- **TASK DESCRIPTION**:
Could the data below be copied exactly, minus the pictures?

(Data excerpts)
----------

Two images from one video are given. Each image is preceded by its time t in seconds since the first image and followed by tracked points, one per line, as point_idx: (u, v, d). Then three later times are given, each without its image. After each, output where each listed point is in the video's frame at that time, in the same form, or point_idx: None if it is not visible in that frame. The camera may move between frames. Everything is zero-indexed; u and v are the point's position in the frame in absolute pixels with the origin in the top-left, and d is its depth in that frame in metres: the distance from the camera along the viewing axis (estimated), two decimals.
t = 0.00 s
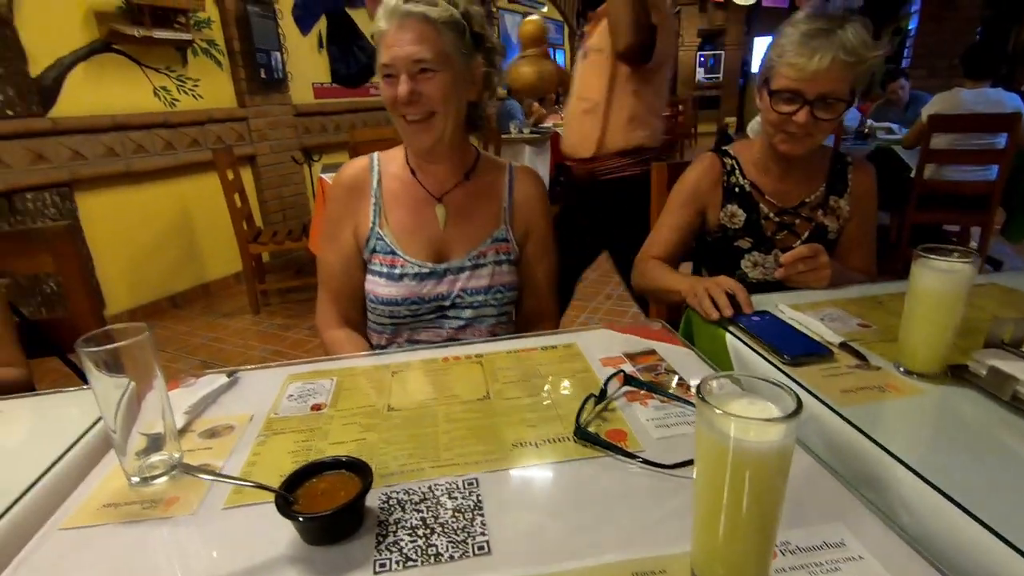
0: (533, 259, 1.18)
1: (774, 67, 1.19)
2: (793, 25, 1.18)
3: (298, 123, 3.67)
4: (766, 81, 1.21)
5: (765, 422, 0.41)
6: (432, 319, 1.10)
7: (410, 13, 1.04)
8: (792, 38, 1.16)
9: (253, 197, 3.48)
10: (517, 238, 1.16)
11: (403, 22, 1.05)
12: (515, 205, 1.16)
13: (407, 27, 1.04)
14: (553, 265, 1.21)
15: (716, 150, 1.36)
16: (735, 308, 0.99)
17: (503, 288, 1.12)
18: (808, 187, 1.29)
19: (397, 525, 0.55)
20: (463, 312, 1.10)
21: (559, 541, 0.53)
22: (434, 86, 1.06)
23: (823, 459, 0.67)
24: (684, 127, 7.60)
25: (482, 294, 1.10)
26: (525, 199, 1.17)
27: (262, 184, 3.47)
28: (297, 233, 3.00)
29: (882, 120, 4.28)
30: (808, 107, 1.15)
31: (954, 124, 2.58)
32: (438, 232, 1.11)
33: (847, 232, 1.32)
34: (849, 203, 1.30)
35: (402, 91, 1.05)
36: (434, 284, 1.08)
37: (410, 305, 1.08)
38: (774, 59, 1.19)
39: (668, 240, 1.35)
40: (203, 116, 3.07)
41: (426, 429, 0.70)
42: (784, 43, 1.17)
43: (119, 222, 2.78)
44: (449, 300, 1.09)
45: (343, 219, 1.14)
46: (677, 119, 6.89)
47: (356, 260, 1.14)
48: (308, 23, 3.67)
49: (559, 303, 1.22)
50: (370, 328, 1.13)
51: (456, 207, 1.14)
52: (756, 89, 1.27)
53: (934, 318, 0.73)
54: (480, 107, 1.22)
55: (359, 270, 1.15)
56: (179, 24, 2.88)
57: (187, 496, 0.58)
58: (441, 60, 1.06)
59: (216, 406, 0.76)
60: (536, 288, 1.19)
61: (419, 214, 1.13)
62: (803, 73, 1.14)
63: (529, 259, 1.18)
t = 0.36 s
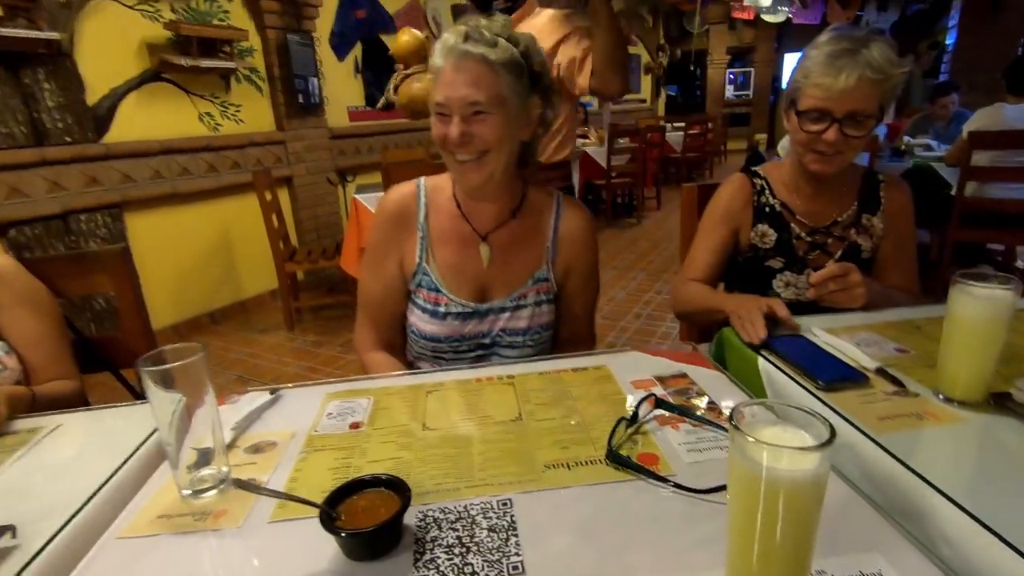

----------

- **YOUR RESPONSE**:
Two images from one video are given. Each image is preceded by its time t in seconds since the first image and followed by tracked points, one per line, as point_idx: (u, v, d). Then three later times are given, each without its image. After each, output where each listed point is in the video's frame at that time, in the same form, or point_idx: None if it is not visible in that frame. The camera may move between frames. Everything is zero-indexed; u and v are the point's position in the frame in absolute pixels with the origin in the top-left, and d is its depth in that frame in metres: the distance from the camera along the viewing axis (estimated), two decimals.
t = 0.00 s
0: (533, 259, 1.18)
1: (774, 67, 1.19)
2: (793, 25, 1.18)
3: (298, 123, 3.67)
4: (766, 81, 1.21)
5: (765, 422, 0.41)
6: (432, 319, 1.10)
7: (410, 13, 1.04)
8: (792, 38, 1.16)
9: (253, 197, 3.48)
10: (517, 238, 1.16)
11: (403, 22, 1.05)
12: (515, 205, 1.16)
13: (407, 27, 1.04)
14: (553, 265, 1.21)
15: (716, 150, 1.36)
16: (735, 308, 0.99)
17: (503, 288, 1.12)
18: (808, 187, 1.29)
19: (397, 525, 0.55)
20: (463, 312, 1.10)
21: (559, 541, 0.53)
22: (434, 86, 1.06)
23: (823, 459, 0.67)
24: (684, 127, 7.60)
25: (482, 294, 1.10)
26: (525, 199, 1.17)
27: (262, 184, 3.47)
28: (297, 233, 3.00)
29: (882, 120, 4.28)
30: (808, 107, 1.15)
31: (954, 124, 2.58)
32: (438, 232, 1.11)
33: (847, 232, 1.32)
34: (849, 203, 1.30)
35: (402, 91, 1.05)
36: (434, 284, 1.08)
37: (410, 305, 1.08)
38: (774, 59, 1.19)
39: (668, 240, 1.35)
40: (203, 116, 3.07)
41: (426, 429, 0.70)
42: (784, 43, 1.17)
43: (119, 222, 2.78)
44: (449, 300, 1.09)
45: (343, 219, 1.14)
46: (677, 119, 6.89)
47: (356, 260, 1.14)
48: (308, 23, 3.67)
49: (559, 303, 1.22)
50: (370, 328, 1.13)
51: (456, 207, 1.14)
52: (756, 89, 1.27)
53: (934, 318, 0.73)
54: (480, 107, 1.22)
55: (359, 270, 1.15)
56: (179, 24, 2.88)
57: (187, 496, 0.58)
58: (441, 60, 1.06)
59: (216, 406, 0.76)
60: (536, 288, 1.19)
61: (419, 214, 1.13)
62: (803, 73, 1.14)
63: (529, 259, 1.18)
t = 0.36 s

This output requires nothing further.